- Сначала я хочу поговорить по поводу низкого уровня улова рыбы в колхозе "Северная заря".
- Мне это известно, - улыбнулся Дементьев. - К сожалению, ничем не можем помочь. Придется ждать, пока весь этот завал сельди сгниет, тогда в бухте снова начнется жизнь.
- Но, Генрих Богданович, вам придется ждать несколько лет.
- Почему?
- Да потому, что недаром наше море зовут Студеным: гниение в холодной воде происходит очень и очень медленно.

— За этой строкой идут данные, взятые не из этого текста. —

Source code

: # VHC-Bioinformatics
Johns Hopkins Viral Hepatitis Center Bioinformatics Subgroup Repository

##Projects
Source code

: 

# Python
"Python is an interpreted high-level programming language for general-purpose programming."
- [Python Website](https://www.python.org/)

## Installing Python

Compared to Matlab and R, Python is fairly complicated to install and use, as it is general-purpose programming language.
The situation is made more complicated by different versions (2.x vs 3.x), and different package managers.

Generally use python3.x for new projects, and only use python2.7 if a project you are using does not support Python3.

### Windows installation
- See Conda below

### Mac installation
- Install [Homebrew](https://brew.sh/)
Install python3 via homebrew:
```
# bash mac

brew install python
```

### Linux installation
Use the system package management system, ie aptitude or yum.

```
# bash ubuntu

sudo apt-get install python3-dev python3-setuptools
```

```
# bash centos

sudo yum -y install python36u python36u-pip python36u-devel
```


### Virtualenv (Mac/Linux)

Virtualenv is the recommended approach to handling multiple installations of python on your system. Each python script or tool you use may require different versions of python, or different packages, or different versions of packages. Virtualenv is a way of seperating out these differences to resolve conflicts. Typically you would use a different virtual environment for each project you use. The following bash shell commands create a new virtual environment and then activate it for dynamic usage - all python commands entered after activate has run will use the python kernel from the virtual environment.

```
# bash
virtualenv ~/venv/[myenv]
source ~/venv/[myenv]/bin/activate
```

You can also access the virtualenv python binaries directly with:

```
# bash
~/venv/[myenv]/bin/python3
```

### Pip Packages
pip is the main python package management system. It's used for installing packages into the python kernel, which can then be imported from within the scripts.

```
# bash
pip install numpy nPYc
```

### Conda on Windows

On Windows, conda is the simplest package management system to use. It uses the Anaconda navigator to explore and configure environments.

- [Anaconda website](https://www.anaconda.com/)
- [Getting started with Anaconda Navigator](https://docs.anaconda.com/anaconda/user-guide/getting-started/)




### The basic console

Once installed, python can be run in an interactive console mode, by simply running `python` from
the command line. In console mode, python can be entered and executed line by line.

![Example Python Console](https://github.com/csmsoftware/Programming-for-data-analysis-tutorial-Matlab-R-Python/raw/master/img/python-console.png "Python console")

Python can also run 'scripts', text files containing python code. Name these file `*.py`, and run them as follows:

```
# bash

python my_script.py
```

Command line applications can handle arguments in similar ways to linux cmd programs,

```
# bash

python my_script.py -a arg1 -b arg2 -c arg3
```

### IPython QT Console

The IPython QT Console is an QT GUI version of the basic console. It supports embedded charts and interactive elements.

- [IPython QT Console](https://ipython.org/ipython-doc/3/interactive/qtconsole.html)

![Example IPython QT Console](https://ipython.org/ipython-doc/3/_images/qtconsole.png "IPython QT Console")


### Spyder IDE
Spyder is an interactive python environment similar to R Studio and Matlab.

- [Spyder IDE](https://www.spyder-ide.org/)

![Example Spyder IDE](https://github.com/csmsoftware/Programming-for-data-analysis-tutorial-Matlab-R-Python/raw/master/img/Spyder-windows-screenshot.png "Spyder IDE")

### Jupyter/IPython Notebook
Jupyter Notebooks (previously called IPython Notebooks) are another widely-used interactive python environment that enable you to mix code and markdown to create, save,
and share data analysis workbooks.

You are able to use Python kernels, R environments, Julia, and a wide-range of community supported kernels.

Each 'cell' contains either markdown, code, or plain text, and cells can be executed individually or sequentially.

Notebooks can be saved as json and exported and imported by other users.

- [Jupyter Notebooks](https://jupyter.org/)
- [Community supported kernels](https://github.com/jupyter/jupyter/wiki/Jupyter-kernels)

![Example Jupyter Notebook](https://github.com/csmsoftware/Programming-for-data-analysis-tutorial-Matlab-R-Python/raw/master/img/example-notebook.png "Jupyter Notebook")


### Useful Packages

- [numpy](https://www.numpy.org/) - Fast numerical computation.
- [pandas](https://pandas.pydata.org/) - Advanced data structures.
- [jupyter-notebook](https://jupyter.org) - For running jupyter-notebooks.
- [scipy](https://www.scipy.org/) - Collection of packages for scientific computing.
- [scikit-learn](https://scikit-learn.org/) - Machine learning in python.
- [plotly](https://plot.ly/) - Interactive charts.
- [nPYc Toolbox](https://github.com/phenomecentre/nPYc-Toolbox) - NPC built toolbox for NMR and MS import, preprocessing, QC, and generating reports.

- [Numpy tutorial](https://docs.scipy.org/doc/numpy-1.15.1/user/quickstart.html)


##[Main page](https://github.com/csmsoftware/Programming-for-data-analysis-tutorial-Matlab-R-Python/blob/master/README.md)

- Это, пожалуй, так, - согласился главный капитан. - Но мне уже докладывали, что в бухте появились морские ежи. Они съедят дохлую сельдь и, словно добросовестные санитары, очистят бухту. Как видите, Ирина Павловна, все обстоит очень просто: природа строит препятствия и сама же их уничтожает.
- Генрих Богданович, - сказала Ирина, - в этом вопросе вы заблуждаетесь. Морские ежи очень быстро размножаются, я бы сказала, быстрее, чем кролики, раз в десять. Я обратила внимание на их разновидность: преобладают ежи вида Cidaris и Echinus melo. Они плодятся особенно интенсивно. Тем более что размножению ежей ничто не препятствует. Наоборот, они обеспечены пищей - ведь завал сельди очень большой.

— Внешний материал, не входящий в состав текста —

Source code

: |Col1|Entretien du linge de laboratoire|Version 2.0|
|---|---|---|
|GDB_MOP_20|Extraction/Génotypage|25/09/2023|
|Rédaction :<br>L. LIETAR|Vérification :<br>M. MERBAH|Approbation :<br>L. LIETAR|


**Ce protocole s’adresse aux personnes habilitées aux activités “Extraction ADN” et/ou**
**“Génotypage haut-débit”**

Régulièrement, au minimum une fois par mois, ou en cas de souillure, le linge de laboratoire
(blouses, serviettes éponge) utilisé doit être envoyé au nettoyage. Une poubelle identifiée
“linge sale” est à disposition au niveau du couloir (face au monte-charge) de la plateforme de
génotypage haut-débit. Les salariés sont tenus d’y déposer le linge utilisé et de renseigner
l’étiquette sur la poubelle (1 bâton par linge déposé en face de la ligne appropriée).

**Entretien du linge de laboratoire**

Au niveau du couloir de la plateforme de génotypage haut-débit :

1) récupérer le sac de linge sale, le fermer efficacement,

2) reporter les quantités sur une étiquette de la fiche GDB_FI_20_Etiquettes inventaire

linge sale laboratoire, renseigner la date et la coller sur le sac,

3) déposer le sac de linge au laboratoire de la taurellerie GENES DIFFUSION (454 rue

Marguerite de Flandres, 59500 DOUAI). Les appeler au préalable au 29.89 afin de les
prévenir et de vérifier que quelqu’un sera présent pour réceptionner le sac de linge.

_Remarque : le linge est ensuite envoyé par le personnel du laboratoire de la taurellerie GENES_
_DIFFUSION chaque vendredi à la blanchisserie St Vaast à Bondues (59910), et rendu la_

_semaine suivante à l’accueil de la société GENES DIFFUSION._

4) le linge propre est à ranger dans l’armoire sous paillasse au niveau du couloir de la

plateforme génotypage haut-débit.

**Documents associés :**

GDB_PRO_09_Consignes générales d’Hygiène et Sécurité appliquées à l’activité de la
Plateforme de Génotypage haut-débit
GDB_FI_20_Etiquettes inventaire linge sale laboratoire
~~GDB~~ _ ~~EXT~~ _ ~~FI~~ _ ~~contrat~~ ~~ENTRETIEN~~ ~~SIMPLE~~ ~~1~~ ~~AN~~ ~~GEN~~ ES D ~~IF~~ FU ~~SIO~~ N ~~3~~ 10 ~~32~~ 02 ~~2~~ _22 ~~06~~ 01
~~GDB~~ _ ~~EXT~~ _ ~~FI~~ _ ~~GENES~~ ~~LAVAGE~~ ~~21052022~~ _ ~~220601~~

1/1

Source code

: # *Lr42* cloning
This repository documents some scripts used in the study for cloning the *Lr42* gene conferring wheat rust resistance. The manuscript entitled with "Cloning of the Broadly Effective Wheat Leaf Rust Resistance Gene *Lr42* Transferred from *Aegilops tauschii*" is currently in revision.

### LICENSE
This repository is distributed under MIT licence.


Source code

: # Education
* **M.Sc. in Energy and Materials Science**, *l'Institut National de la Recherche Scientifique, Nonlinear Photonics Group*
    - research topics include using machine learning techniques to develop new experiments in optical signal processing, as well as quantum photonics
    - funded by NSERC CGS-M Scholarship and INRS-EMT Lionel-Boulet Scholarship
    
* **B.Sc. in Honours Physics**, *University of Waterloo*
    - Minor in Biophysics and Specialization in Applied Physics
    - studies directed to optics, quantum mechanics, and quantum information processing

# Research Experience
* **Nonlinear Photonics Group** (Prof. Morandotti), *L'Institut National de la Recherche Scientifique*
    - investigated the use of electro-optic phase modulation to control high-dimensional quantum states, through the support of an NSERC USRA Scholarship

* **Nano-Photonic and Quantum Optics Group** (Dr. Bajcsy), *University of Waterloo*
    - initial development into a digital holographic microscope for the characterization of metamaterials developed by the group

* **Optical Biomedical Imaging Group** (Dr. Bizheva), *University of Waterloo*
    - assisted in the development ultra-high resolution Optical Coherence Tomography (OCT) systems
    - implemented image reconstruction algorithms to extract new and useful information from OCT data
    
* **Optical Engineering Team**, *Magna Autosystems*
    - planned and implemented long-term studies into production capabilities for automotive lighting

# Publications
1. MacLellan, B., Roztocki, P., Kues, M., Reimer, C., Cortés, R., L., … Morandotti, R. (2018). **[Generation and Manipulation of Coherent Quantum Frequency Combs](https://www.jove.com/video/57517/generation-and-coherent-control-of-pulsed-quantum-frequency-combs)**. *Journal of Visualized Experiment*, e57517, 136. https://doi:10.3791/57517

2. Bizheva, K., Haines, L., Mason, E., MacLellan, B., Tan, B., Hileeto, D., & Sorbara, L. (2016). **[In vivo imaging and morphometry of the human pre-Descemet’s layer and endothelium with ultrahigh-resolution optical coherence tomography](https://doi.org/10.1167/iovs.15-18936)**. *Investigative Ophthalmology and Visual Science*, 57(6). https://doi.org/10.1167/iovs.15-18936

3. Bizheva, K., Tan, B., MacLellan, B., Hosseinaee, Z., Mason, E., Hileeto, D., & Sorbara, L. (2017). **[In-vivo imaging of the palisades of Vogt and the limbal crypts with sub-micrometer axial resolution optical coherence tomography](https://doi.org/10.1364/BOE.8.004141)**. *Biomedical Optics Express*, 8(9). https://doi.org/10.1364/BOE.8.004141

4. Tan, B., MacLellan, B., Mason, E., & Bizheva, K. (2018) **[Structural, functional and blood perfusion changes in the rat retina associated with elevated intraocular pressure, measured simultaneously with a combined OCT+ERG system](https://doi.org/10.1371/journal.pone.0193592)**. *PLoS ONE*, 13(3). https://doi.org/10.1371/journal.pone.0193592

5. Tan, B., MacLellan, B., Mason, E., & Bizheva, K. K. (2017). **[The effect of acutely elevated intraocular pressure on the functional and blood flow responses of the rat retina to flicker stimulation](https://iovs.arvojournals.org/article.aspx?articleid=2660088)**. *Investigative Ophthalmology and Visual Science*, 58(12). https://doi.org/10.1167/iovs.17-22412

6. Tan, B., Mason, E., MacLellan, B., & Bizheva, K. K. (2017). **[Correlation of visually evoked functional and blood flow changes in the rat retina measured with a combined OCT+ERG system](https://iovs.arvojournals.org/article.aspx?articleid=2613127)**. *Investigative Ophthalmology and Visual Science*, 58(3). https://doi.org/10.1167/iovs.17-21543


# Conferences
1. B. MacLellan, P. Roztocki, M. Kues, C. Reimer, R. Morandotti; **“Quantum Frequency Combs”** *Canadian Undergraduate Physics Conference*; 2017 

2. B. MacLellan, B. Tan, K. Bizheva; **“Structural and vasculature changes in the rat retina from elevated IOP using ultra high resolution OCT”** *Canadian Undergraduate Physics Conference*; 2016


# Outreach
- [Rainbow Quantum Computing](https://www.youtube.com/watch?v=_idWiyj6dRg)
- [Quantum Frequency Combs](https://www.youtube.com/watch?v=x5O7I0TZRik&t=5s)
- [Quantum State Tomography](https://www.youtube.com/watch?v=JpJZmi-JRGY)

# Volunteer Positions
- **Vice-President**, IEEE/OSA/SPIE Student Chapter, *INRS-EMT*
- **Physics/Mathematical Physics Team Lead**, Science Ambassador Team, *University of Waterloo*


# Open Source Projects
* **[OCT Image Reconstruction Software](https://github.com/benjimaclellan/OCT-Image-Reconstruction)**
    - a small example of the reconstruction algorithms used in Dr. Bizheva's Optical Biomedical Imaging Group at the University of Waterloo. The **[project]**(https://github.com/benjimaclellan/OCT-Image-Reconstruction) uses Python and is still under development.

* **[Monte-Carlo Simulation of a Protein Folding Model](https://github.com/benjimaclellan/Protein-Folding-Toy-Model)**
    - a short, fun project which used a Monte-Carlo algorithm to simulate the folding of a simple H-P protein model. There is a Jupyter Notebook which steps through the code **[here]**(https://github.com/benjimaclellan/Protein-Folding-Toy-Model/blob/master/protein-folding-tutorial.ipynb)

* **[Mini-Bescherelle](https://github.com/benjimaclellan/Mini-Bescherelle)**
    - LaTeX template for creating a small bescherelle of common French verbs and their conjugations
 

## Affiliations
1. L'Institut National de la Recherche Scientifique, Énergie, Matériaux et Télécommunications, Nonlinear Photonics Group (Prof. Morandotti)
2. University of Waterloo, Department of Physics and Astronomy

- Но не такой уж большой, Ирина Павловна, чтобы они кормились им несколько лет.
- Хорошо, допустим, что ежи уничтожили весь завал сельди. Как вы думаете, Генрих Богданович, что же будет дальше, когда миллионы прожорливых ежей останутся без пищи?
Дементьев растерялся:
- Ну что… будут питаться червями и этими… Ну, как их?.. Песчинками. Ведь они даже камни сверлят!

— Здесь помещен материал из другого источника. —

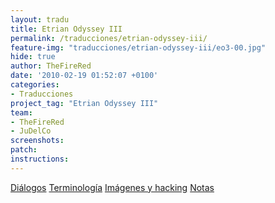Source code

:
 ```yaml
---
layout: tradu
title: Etrian Odyssey III
permalink: /traducciones/etrian-odyssey-iii/
feature-img: "traducciones/etrian-odyssey-iii/eo3-00.jpg"
hide: true
author: TheFireRed
date: '2010-02-19 01:52:07 +0100'
categories:
- Traducciones
project_tag: "Etrian Odyssey III"
team:
- TheFireRed
- JuDelCo
screenshots:
patch:
instructions:
---
```

<a class="button" href="/traducciones/etrian-odyssey-iii/dialogos/">Diálogos</a> <a class="button" href="/traducciones/etrian-odyssey-iii/terminologia/">Terminología</a> <a class="button" href="/traducciones/etrian-odyssey-iii/hacking/">Imágenes y hacking</a> <a class="button" href="/traducciones/etrian-odyssey-iii/notas/">Notas</a></p>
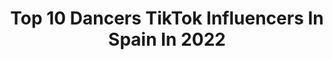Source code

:---
title: Top 10 Dancers TikTok Influencers In Spain In 2022
description: >-
  Find top dancers TikTok influencers in Spain in 2022. Most popular hashtags: #parati #fyp #dance #foryoupage.
platform: TikTok
hits: 46
text_top: Discover the top-rated TikTok profiles on inBeat.
text_bottom: Our search engine has 46 TikTok influencers like this in Spain for you to pitch.
profiles:
  - username: "micky_21_shahani"
    fullname: >-
      @Micky.Shahani
    bio: >-
      India 🇮🇳 Spain 🇪🇸 Dancer 🕺🏻 Follow me on Instagram 🤩
    location: "Spain"
    followers: 18500
    engagement: 1698
    commentsToLikes: 0.270283
    id: ck900hzy0ag460j78rt7c3ws3
    verified: false
    hashtags: "#halloweenentiktok, #dance, #mickyshahani, #tiktokespa"
  - username: "lauriky_00ruiz"
    fullname: >-
      Laura Ruiz
    bio: >-
      Graphic designer, art and crafts lover 🌼 Dancer ✨ Spain 🇪🇸
    location: "Spain"
    followers: 27700
    engagement: 1297
    commentsToLikes: 0.046802
    id: ckb98cgpfrqoa0j23t2byru94
    verified: false
    hashtags: "#halloween, #humor, #halloweenmakeup, #art"
  - username: "errrpuliii"
    fullname: >-
      ErrrPuliii
    bio: >-
      GC🏝🇮🇨// Contenido Variado 24a✌🏻 Perdi la verguenza hace⏰ Dancer//krump🎵❤️
    location: "Spain"
    followers: 3602
    engagement: 1771
    commentsToLikes: 0.043535
    id: ckamj29qsmis40i78zktel8vq
    verified: false
    hashtags: "#foryoupage, #greenscreen, #parati, #canarias"
  - username: "xtianknowless"
    fullname: >-
      Cristian Knowles
    bio: >-
      Bienvenido a mi Colmena🐝 DANCER👯‍♂️ 📍Spain🏳️‍🌈 250k?
    location: "Spain"
    followers: 230200
    engagement: 946
    commentsToLikes: 0.018825
    id: ckcehzjstpysr0j23mlp2u5yu
    verified: false
    hashtags: "#teammelyssa, #istambul, #hoynoduermo, #halloweenentiktok"
  - username: "dorivaljunco"
    fullname: >-
      Dorival Junco
    bio: >-
      Dancer/Actor/Singer currently in Hamburg. Cirque du Soleil Paramour 🇨🇺Cuban
    location: "Spain"
    followers: 72500
    engagement: 936
    commentsToLikes: 0.043142
    id: ckck2cwvglqci0j23khqstks6
    verified: false
    hashtags: "#singer, #tiktokdance, #perte, #blessed"
  - username: "impactbrothers"
    fullname: >-
      impactbrothers
    bio: >-
      Si, no lo parece, pero somos hermanos mellizos. 😄 CIRCUS ARTISTS / DANCERS
    location: "Spain"
    followers: 341800
    engagement: 1485
    commentsToLikes: 0.018670
    id: ckcj5hk4w5poc0j23h6dr8sft
    verified: false
    hashtags: "#tiktok, #challenge, #circus, #viralvideo"
  - username: "manbunfon"
    fullname: >-
      Alfonso López Rubio
    bio: >-
      📍Madrid / Dancer ❤Vamos a por los 8.000?❤ Instagram: @alfonsolopezrubio
    location: "Spain"
    followers: 7716
    engagement: 653
    commentsToLikes: 0.083945
    id: cka0ivh5cfddv0i78fim8268j
    verified: false
    hashtags: "#desescalada, #tiktok, #gay, #viral"
  - username: "laiapeerez"
    fullname: >-
      laia
    bio: >-
      Barcelona | dancer Follow my IG @laiaapeereez
    location: "Spain"
    followers: 298700
    engagement: 1110
    commentsToLikes: 0.012215
    id: ckb1bk7r306mm0j23ue72utun
    verified: false
    hashtags: "#freestyle, #888, #foryoupage, #fyp"
  - username: "laupinfdez"
    fullname: >-
      Laura Pinto Fernandez
    bio: >-
      Follow me on instagram ☝🏿☝🏿 @laupinfdez DANCER 1997 Spain, Canary Island 🌴🇮🇨
    location: "Spain"
    followers: 17000
    engagement: 853
    commentsToLikes: 0.011315
    id: ck9dvbcywk5m10j78objcgj9x
    verified: false
    hashtags: "#parati, #foryoupage, #challenge, #foryou"
  - username: "victorguillenx"
    fullname: >-
      Víctor Guillén
    bio: >-
      Canarias.Spain. Dancer 📧victorguillen.collab@gmail.com IG: victorguillenx
    location: "Spain"
    followers: 57800
    engagement: 1263
    commentsToLikes: 0.014551
    id: ckd1769obocc50j23syyc8zuf
    verified: false
    hashtags: ""
---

- Нет, Генрих Богданович, после нескольких лет такого роскошного питания ежи не станут жрать песчинки.
- Тогда, выходит, ежи умрут?
- Вот именно! И миллионы их полягут на дно бухты, образовав новый завал, и будут гнить тоже несколько лет, потом появятся новые ежи, пожрут этот завал, сами подохнут, потом еще и еще…
Дементьев развел руками:
- Что же вы можете предложить?
- Вмешаться в природу самым что ни на есть грубым образом. Когда при гангрене уже ничто не помогает, тогда требуется вмешательство ножа хирурга.
- То есть?
- Провести в бухте дноуглубительные работы, - ответила Ирина Павловна. - Для этого нужна землечерпалка, которая выгребла бы со дна гниющую рыбу, точно так же, как выгребла бы лишний слой грунта. Мне кажется, это единственный выход. Подумайте над этим…
Главный капитан флотилии записал в календарь предложение Рябининой о землечерпалке, пристально посмотрел на женщину.
- Ирина Павловна, - тихо сказал он, - что с вами?.. Вот вы говорили, смеялись, а я все время чувствовал, что у вас какое-то горе. Не таите. Может, смогу помочь советом или еще чем-нибудь.
Она долго крепилась, но сейчас терпение иссякло. Достаточно было одного теплого слова, чтобы сразу все подступило к горлу.
- Да, Генрих Богданович… вы угадали… Я хотела вам сказать…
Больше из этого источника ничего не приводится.